While redesigning or innovating, an engineer has to focus on:
- How can the existing product be made more cost-effective?
- Which changes would increase the utility of the existing product?
- What are the features of competing products in the market?
- What new products can be derived from the current product?
- How can the product be changed to provide additional value?
To analyze the techniques leading to innovation, Alex Osborn suggested seven questions that were later termed "SCAMPER." Each of the letters of the acronym SCAMPER stands for a separate question that gives rise to a separate train of thought regarding innovating from an existing product. The questions asked about the product by SCAMPER are respectively: Substitute; Combine; Adapt; Modify; Put; Eliminate or reduce; Reorder or invert.
To create an innovation, an engineer first starts with an existing product and finds the common logical sequence that flows from the existing features and functions of the product. Let's take a pen as a product to focus on. Now, a logical sequence flowing from a pen would be: "A pen is used to write." Now, let's see how the logical sequence can be broken by generating a lateral displacement. "A pen is used to paint." Once the gap is generated, you can use SCAMPER to bridge the gap.

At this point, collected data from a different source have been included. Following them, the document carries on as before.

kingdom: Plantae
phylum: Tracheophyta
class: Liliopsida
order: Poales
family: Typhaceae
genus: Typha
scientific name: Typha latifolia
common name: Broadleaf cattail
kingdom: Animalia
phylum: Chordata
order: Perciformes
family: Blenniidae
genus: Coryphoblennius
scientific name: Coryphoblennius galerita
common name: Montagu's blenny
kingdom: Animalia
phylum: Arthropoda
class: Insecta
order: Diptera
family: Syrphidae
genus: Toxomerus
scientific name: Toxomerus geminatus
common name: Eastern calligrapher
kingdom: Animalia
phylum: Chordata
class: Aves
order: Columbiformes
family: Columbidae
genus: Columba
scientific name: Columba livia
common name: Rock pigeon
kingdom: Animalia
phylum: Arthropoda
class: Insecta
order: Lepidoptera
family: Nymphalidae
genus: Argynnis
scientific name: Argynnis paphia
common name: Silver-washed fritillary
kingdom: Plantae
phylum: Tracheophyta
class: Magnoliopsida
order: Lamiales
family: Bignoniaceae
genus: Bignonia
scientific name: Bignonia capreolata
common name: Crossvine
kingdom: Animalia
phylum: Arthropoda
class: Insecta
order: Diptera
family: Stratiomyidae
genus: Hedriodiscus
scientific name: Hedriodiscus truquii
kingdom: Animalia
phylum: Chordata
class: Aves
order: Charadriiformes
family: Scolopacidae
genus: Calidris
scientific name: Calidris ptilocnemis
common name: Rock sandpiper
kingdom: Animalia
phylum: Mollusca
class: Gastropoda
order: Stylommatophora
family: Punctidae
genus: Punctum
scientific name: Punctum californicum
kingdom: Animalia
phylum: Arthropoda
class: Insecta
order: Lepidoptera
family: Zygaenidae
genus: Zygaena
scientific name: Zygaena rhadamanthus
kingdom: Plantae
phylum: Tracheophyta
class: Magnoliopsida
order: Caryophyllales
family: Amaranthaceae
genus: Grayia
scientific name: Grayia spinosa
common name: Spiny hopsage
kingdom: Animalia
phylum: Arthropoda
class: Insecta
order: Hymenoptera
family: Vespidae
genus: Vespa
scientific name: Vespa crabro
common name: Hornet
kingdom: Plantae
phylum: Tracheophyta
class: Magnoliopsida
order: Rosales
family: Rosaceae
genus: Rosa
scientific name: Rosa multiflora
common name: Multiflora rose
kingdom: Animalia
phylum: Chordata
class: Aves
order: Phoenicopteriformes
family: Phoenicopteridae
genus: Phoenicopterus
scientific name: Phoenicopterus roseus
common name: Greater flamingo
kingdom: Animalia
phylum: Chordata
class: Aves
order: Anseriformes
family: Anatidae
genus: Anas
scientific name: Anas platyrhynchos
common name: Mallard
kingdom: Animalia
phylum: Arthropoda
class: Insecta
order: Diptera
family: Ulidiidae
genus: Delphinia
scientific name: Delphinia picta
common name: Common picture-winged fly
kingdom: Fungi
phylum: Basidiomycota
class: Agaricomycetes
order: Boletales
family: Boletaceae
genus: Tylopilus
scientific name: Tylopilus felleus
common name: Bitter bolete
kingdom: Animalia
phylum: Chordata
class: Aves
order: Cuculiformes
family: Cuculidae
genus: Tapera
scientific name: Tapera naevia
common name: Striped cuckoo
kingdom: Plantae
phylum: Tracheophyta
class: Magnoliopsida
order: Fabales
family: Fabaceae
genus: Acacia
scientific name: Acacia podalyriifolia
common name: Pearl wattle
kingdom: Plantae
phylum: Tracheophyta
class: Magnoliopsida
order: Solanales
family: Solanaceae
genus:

How can one paint with a pen? Substitute any component? Combine any component with something else? Adapt any component? Modify any component? Eliminate or reduce any component? Reorder or invert the arrangement of components?
Answering such questions has led to innovations like the sketch pen or the pen-cum-torch that are standard products nowadays—innovations that derive from the principal product, a pen.
Innovations with existing products typically fall into three categories:
- The same product with new utility
- A new product with new utility
- A new product with same utility
Work Cited:
Philip Kotler, and Fernando Trias De Bes. Lateral Marketing: New Techniques for Finding Breakthrough Ideas. Hoboken, NJ: Wiley, 2003.